Instructions for the task: Reproduce the passage of the call transcript below from "Well obviously in" to "a monthly number.", updating it so that "ballpark estimate" becomes "rough estimate".

Phillip Austern – Valinor Management

And what’s the amount of that that you expect to happen.

Daniel Berce

We, last month for instance we received $25 million-ish out of the trust and that potentially could be reduced in half if by the end of the year, calendar year, if we hit triggers in all of our 2007 deals for instance and the early 2008 deal.

Phillip Austern – Valinor Management

So it could be halved is the most it could be.

Daniel Berce

Well obviously in an extreme case it could be even worse then that, but that’s kind of a good ballpark estimate.

Phillip Austern – Valinor Management

Okay and that $25 million a monthly number.

Daniel Berce

Yes, but that number fluctuates from month to month, typically a little higher this time of year when charge-offs are less, a little lower in the fall when charge-offs are more.

Operator

Your next question comes from the line of Samuel Crawford – Stone Harbor

Samuel Crawford – Stone Harbor

I was wondering if you would, you’ve gotten your network down so, to such a basic level right now that you’re kind of turning over, it looks like you [wouldn’t] be able to sustain break-even for a while, thinking about the loans that you do and the array of equipment risk that you’re taking, I’m wondering how much of that is changing, how many dealers are engaged now, and in particular I’m wondering how you all are, what degree to which, what is the degree to which GM and Chrysler equipment are part of the mix for you at this point.

Daniel Berce

Dealer count, we did business with roughly 4,500 dealers in the quarter. That’s down a lot obviously from what we were doing 18 months ago just because we’ve had to constrain our origination volumes. In our business with GM and Chrysler dealers is, its similar to what their market share is and that hasn’t changed a whole heck of a lot.

Input data:
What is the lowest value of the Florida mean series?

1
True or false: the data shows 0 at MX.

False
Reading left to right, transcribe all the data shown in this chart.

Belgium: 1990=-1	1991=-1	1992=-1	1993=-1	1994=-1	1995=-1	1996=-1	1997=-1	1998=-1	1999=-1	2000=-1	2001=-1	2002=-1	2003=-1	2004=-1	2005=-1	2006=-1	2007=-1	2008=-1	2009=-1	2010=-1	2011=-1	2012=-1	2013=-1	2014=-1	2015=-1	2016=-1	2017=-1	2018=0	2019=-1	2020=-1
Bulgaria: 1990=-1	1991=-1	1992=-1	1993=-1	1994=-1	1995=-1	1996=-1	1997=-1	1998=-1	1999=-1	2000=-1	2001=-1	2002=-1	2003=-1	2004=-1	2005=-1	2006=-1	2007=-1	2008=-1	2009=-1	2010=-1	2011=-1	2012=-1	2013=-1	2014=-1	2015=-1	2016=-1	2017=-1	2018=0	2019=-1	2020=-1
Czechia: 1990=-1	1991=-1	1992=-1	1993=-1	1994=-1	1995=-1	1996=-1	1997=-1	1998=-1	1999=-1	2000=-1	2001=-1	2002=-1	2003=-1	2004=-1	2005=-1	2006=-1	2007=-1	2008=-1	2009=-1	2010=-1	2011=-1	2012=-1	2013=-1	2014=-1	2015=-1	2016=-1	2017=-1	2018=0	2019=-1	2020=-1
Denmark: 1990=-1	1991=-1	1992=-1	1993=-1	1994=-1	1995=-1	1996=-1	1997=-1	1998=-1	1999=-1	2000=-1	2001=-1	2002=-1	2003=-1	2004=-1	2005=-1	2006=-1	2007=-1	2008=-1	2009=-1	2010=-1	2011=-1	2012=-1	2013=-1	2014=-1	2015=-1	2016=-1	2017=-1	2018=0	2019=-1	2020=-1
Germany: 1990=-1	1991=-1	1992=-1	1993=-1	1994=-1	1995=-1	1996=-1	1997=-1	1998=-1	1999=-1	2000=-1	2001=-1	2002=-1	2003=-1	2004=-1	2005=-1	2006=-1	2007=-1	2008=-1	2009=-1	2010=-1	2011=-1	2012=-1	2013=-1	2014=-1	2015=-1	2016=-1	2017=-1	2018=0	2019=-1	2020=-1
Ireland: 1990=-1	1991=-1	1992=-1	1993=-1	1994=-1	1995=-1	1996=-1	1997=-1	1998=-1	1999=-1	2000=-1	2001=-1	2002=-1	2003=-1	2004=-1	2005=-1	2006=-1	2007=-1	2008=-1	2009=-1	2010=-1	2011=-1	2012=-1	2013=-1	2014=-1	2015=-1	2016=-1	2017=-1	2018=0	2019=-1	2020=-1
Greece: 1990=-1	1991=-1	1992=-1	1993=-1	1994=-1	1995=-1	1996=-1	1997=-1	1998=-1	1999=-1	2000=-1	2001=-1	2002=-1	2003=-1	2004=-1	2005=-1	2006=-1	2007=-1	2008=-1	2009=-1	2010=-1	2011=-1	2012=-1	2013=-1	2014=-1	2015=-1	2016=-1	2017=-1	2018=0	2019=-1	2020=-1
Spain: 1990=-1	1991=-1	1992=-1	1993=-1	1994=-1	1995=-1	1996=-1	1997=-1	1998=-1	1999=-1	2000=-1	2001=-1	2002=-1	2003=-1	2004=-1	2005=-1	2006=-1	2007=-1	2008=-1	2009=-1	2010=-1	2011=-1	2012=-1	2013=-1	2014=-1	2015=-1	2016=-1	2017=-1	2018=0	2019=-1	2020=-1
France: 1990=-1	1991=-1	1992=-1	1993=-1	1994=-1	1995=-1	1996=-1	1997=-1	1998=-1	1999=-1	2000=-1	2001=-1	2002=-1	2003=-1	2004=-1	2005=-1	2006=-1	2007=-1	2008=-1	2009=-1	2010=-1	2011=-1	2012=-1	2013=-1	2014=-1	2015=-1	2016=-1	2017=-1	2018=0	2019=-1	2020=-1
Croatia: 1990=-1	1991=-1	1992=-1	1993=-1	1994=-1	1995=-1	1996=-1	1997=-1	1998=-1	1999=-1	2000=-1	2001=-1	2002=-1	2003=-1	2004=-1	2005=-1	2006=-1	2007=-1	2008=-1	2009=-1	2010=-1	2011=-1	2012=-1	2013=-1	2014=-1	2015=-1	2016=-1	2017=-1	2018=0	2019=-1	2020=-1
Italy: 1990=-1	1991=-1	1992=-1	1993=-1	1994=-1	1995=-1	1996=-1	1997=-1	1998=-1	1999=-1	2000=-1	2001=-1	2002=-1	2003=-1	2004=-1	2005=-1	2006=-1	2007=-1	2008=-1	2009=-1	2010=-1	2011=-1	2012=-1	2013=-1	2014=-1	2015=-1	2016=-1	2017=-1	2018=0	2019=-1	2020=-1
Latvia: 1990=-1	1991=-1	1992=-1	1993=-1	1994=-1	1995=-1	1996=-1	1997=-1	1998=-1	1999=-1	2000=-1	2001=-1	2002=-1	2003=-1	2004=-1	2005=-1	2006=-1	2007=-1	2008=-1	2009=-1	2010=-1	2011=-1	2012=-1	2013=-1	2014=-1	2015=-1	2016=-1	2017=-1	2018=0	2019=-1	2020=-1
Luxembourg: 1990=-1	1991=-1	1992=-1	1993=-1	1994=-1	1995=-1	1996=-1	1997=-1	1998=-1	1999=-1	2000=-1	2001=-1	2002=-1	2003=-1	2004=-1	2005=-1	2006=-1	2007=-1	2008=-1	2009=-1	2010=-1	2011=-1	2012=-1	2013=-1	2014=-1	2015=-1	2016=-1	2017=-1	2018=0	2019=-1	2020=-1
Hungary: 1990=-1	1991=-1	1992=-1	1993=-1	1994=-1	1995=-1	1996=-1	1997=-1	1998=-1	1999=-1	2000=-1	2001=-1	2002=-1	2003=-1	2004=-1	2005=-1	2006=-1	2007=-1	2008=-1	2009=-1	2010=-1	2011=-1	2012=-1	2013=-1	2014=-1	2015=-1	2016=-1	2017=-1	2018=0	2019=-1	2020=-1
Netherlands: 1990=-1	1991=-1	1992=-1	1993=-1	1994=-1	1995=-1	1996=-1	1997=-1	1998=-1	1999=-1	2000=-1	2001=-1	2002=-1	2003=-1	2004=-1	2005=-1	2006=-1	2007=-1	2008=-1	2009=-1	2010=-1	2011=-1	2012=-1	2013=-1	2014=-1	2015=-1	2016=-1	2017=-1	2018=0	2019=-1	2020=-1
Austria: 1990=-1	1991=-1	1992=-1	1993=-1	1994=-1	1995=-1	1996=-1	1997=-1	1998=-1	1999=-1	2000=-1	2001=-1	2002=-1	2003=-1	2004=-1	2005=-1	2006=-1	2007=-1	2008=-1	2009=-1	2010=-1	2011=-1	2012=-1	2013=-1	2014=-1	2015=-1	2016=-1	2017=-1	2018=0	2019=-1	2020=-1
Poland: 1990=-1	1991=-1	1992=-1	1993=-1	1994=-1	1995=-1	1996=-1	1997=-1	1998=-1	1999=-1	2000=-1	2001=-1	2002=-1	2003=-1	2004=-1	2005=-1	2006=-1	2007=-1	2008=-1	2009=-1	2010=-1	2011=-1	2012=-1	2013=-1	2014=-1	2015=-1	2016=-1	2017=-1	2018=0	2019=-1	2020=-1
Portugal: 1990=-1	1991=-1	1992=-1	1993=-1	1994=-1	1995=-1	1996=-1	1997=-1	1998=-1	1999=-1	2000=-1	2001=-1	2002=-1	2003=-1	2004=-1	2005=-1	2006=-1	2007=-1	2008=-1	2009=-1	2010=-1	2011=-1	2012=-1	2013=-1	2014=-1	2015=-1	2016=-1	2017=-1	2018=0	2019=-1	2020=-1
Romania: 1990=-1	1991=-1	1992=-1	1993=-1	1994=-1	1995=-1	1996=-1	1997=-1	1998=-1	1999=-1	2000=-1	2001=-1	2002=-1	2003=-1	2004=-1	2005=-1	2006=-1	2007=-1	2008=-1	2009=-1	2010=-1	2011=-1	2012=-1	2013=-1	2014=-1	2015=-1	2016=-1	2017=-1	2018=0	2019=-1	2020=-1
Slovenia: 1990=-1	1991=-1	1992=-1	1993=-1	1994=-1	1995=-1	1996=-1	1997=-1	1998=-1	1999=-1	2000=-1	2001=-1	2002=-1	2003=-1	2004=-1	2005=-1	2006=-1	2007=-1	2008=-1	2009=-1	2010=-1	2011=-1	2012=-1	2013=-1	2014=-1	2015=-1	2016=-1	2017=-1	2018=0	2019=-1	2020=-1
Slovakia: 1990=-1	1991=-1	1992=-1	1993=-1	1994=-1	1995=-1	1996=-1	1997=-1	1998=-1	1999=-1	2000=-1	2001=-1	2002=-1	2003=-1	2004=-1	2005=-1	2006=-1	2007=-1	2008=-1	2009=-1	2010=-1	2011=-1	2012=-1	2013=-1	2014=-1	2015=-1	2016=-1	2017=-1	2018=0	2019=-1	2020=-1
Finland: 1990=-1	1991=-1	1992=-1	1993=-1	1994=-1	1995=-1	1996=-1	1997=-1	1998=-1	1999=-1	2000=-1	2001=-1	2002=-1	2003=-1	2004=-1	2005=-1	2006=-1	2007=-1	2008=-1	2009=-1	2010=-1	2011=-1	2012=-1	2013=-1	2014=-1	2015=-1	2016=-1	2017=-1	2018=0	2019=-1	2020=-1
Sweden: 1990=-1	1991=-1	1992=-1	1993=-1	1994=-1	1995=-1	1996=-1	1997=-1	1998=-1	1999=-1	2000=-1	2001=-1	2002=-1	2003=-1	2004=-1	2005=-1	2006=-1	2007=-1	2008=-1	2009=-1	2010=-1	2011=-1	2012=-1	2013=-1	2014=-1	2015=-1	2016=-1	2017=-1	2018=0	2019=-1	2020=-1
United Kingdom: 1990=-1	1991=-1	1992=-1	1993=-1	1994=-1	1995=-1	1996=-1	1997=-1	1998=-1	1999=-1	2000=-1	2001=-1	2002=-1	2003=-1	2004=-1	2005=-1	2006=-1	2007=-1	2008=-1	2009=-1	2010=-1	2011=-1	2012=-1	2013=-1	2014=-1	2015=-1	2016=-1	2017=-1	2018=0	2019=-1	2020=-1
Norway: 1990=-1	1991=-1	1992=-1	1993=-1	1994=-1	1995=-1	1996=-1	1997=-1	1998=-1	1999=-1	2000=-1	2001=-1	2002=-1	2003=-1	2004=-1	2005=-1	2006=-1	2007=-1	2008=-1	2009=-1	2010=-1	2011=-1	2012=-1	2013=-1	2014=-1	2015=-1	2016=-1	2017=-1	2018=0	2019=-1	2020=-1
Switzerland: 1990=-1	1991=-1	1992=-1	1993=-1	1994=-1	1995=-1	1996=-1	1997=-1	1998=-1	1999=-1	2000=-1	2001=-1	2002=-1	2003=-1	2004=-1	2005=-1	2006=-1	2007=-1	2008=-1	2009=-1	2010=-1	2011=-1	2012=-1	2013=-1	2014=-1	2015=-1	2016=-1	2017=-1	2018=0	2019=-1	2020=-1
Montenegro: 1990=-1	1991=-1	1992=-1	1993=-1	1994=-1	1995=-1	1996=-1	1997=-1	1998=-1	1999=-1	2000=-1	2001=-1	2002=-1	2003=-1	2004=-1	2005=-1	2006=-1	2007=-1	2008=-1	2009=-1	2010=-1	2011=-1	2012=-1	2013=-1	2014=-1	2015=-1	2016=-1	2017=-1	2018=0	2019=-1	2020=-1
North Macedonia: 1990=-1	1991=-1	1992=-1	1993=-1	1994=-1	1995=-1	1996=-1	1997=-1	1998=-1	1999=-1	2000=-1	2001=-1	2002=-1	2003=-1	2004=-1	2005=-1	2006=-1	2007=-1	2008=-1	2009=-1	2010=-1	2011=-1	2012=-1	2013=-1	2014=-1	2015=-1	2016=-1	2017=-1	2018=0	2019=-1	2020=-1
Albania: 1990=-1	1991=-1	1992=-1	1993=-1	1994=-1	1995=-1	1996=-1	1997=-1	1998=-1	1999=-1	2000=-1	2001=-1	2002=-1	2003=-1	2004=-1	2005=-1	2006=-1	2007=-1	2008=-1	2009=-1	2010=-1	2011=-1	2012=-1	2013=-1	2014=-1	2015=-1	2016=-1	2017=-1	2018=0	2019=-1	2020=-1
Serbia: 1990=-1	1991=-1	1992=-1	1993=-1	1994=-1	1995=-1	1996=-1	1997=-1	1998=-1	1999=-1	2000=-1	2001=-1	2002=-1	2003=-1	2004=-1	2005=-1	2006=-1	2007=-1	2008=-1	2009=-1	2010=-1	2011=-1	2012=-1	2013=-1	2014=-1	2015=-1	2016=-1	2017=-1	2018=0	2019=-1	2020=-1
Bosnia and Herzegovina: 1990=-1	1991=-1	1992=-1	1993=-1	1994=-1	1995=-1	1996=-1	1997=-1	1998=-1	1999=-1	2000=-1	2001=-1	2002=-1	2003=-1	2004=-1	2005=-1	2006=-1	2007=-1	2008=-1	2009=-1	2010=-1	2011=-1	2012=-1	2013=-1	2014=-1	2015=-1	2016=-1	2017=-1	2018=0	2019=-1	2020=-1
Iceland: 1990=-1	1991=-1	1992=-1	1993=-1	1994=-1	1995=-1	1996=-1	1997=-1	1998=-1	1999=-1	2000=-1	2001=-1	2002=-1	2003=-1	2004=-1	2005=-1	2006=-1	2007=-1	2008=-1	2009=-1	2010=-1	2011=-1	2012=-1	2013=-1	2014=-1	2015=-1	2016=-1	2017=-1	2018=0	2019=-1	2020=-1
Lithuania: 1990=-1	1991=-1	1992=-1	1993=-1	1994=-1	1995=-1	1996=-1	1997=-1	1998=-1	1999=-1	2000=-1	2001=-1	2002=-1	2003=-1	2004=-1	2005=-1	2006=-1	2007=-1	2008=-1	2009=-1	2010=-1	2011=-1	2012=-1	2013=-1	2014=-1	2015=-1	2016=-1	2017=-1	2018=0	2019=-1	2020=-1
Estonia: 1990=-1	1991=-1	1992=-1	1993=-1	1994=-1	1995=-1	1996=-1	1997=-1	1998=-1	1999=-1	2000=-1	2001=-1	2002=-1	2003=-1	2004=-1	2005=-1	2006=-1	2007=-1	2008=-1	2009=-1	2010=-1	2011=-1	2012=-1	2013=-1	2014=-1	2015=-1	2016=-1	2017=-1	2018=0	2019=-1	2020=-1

Answer space:
Well obviously in an extreme case it could be even worse then that, but that’s kind of a good rough estimate.

Phillip Austern – Valinor Management

Okay and that $25 million a monthly number.